▶ Provided text:
Segment Open

Personal information
- Date of birth: 27 January 1978 (age 48)
- Place of birth: Mufulira, Zambia
- Height: 1.82 m (6 ft 0 in)
- Position: Forward

Youth career
- Vitesse Delft
- Delfia
- Feyenoord
- De Graafschap

Senior career*
- Years: Team / Apps / (Gls)
- –2001: FC Twente / 1 / (0)
- 2000–2001: → Heracles (loan) / 25 / (4)
- 2001–2002: PEC Zwolle / 18 / (1)
- 2002–2004: Sportclub Enschede
- 2004–2005: Eintracht Nordhorn
- 2005-2009: De Tubanters 1897 [nl]

= Kåre Becker =

Dutch footballer (born 1978)

Kåre Becker (born 27 January 1978) is a Zambia-born Dutch retired footballer who played as a forward.

==Career==
Born in Zambia to a Malawian father and Zimbabwean mother, Becker moved to the Netherlands at the age of 5 after living in Northern Ireland and Norway.

In 2000, Becker was loaned to Heracles Almelo in the Dutch second division. At the end of the 2000–01 season, when asked what he wanted to earn during new contract negotiations, he asked for time to think. Two days later, however, the local newspaper declared that the contract renewal was "halted due to excessive salary requirements".

In 2001, Becker signed for another second division side, PEC Zwolle. However, during the season, manager Paul Krabbe was replaced by Peter Boeve, who treated him poorly and even assigned him a different locker room. As a result, he left at the end of 2001–02.

For 2004–05, Becker signed for Eintracht Nordhorn in the German fourth division, but did not play well having "greatly underestimated German football".

==Personal life==
His son Kaid Phiri Becker plays in the Go Ahead Eagles academy.

Segment Closed

▶ Records provided:
Segment Open

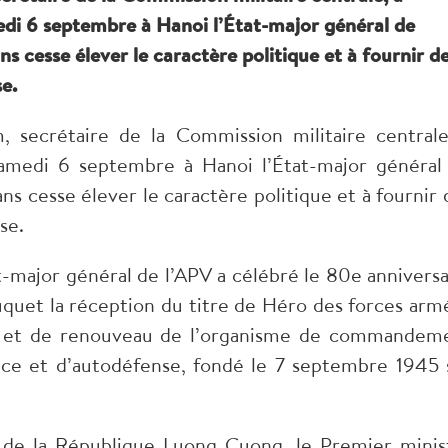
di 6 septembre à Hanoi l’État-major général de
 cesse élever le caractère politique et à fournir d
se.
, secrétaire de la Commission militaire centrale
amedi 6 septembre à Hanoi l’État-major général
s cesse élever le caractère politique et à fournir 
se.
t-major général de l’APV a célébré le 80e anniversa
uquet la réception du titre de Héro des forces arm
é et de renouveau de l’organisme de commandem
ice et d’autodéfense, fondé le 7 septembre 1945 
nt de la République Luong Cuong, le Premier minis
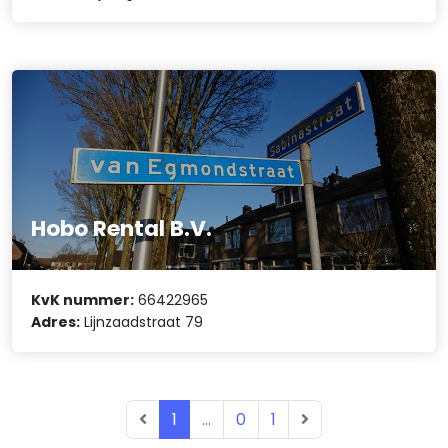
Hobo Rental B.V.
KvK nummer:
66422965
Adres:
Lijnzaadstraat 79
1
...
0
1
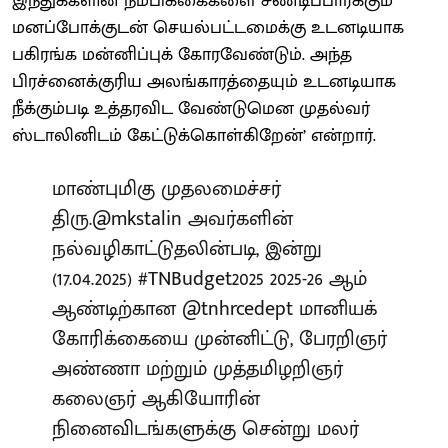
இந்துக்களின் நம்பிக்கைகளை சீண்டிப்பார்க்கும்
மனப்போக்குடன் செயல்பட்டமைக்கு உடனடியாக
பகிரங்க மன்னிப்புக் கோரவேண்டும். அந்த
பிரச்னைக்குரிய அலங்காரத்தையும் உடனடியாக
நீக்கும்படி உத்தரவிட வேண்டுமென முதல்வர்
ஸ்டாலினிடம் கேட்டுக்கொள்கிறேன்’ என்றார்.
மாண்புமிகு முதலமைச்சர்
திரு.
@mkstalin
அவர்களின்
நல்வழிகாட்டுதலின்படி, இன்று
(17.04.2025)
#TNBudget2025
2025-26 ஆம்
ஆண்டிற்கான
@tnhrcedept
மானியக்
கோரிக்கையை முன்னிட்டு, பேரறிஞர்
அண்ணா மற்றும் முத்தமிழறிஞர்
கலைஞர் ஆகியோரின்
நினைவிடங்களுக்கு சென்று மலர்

Segment Closed
Segment Open

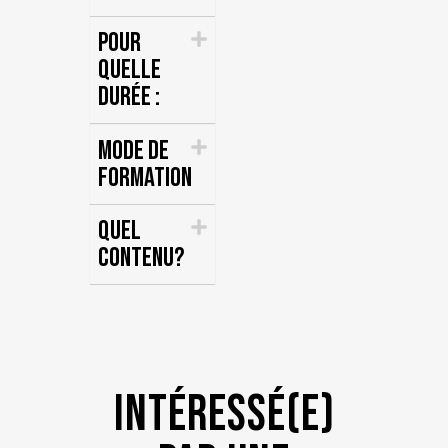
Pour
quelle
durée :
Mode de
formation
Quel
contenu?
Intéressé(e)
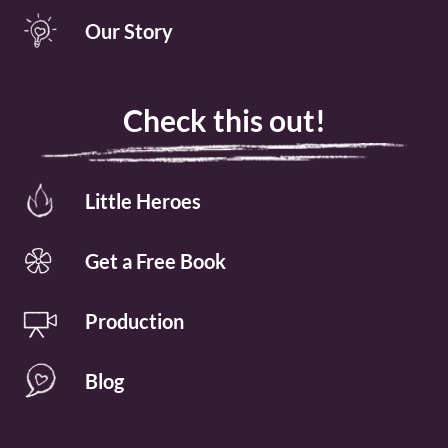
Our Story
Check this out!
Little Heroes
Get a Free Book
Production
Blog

Segment Closed
Segment Open

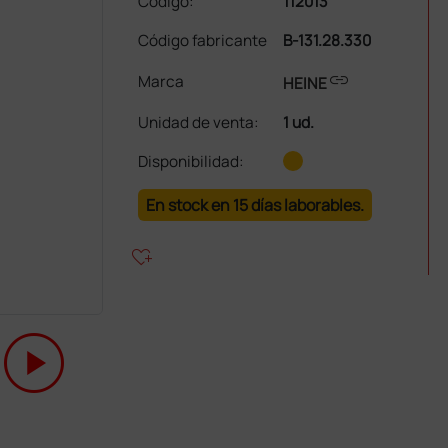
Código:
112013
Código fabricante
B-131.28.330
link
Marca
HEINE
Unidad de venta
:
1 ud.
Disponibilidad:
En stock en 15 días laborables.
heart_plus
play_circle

Segment Closed

▶ Tasks to complete:
[1] According to the Kåre Becker text, how old was Becker when he moved to the Netherlands?
[2] Repeat word for word the stretch of the Kåre Becker text from "In 2000, Becker" through "end of 2001–02.".
Answer from the Kåre Becker text alone.

▶ Answers given:
[1] He was 5 years old.

[2]
In 2000, Becker was loaned to Heracles Almelo in the Dutch second division. At the end of the 2000–01 season, when asked what he wanted to earn during new contract negotiations, he asked for time to think. Two days later, however, the local newspaper declared that the contract renewal was "halted due to excessive salary requirements".

In 2001, Becker signed for another second division side, PEC Zwolle. However, during the season, manager Paul Krabbe was replaced by Peter Boeve, who treated him poorly and even assigned him a different locker room. As a result, he left at the end of 2001–02.